Road Surprise

Grey-black ribbons stretch straight and endless across this country. The Interstate Highway system serves one impatient purpose, getting from point A to point B fast, but little else. The interstate is deceptive, you assume you’re seeing the country, but in reality you’re barely a spectator peering from your window as the landscape whizzes past, avoiding real towns, communities. I prefer small roads to the interstate, except when urgency invades my travel plan.

I recently took the interstate to Cincinnati, Ohio because I had to “make time” and arrive at a selected hour, the surprise at a surprise birthday, but more on that later.
Racing along I yearned to meander through towns and along two lane trails, drawn by billboard appeal, “The World’s Worst Apple Pie.” I so wanted to stop, but the clock ruled. One sign boasted, “The Town of Motels.” Images swirled about my brain, but again there was that clock to serve.

Curiosity allowed a brief stop in Wheeling, West Virginia to inspect Charles Ellet’s 1849 suspension bridge. Wheeling had blocked off several downtown streets and like Poughkeepsie, lost business. A few pioneers struggle to breathe renewed life into the city, but the interstate and mall exits long ago lured away its soul.

An hour after dark I pulled over in Cambridge, Ohio. The Pakistani gentleman running the motel said it was hard, being a vegetarian, to get good food there and recommended a Mexican restaurant. I watched four Mexican construction workers eat and drink and flirt with the blonde waitress. The food was very good, authentic.

I abandoned the interstate at Zanesville and stopped in Somerset, a small town of about fifteen hundred. In the town square stands a statue of General Phillip Sheridan, on horseback. I took a walk. Down the street past, “Little Phil’s Bar and Grill,” I ran into a blissful retired fellow who reads the water meters. “I got till the 16th so I take my time, a couple hours every day, it’s good exercise. Good town here,” he smiled, “no real crime, everybody knows everybody else.” I smiled too. The coffee shop on the square was a friendly home cookin’ sort of place for breakfast, no fast food here.

The next town down the road was the home of another General, William Tecumseh Sherman. I stopped, but the house, now a museum, wasn’t open; so I drove on.

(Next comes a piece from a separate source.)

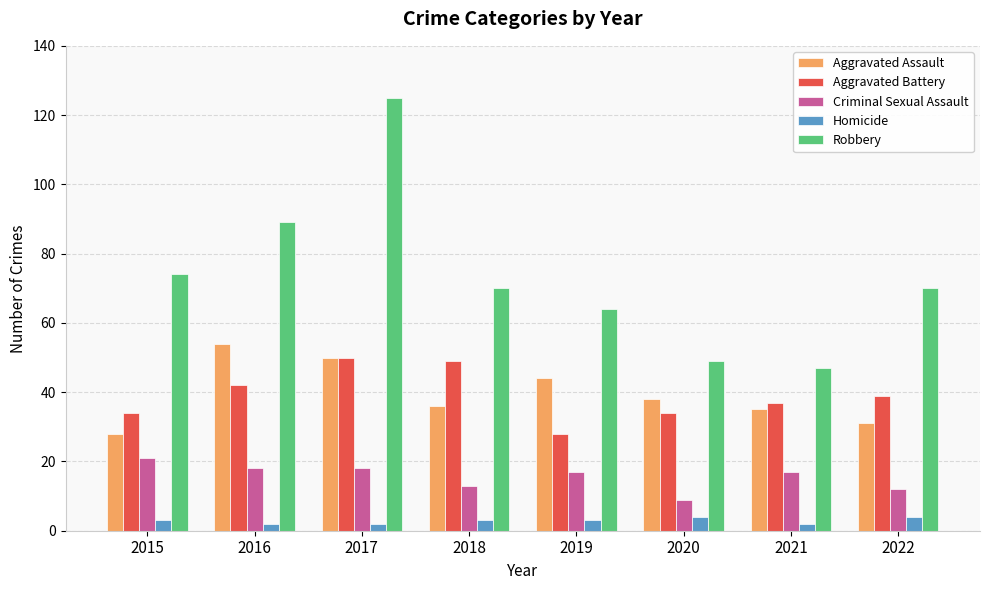

Is it true that Criminal Sexual Assault equals 9 at 2020?

True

I lived in Cincinnati back in the early seventies. It’s a good city, livable and beautiful. “It’s built on seven hills like Rome,” people always told me back then. Up on Mount Adams, where the hippies and Johnny Bench once lived, townhouses are now selling in the million-three range. I shake my head and take in the view of downtown. I admire John A. Roebling’s 1867 suspension bridge spanning the Ohio River below, his model for the one in Brooklyn.

There is a food tradition in Cincinnati; Skyline Chili. Young Nicholas Lambrinides grew up in Greece. He dreamed of coming to America and opening a restaurant. He did, armed with a secret family recipe. Inspired by the Cincinnati skyline Nicholas could see from his kitchen window, he opened the first Skyline Chili restaurant in 1949. There are now more than 100.

The signature dish at Skyline is the “Chili 3-Way;” spaghetti covered with the secret-recipe meat Chili and smothered with cheddar cheese. Add red beans or diced onions and you’ve got a “4-Way.” Add both and it’s “5-Way.” You can get it on a hot dog, too, called a “Cheese Coney.” The chili has cinnamon or nutmeg in it, so it’s faintly sweet. It’s fast food, but irresistible.

My mission, the birthday surprise, worked this way. I was to be at “La Petite France,” a lovely French restaurant waiting to surprise my friend Karl on his 50th birthday. I arrived at the designated hour. The staff had been tipped off and was very accommodating. Karl and his wife Brenda walked in on schedule and there I was sitting at the table, wearing Groucho glasses and nose.

I didn’t say a word, just smiled. Karl didn’t say a word either; he simply stood there staring at me. Nearly a full shocked minute passed before he mumbled something incoherent, “What are you…ah, oh my, better sit down.” He grabbed a chair from a neighboring table. Fortunately no one was occupying it at the time because he didn’t even look, just sat down. Surprise birthdays will do that to you.

A lot of people are terrified of surprises and not just birthday surprises. They don’t want to be surprised by anything, ever. I feel sorry for people who fear surprise. Life is nothing if not a series of surprises. Who really knows what tomorrow will hold? Surprise is the spice, the magic kernel of fascination, of momentary uniqueness in our lives. If every moment were controlled, life would be mighty boring.

Karl is not one to fear surprise. After a minute his voice returned, we embraced, laughed most of the evening, made half-century jokes and enjoyed a delicious meal. Friendship, like surprise and good food, makes life worth living.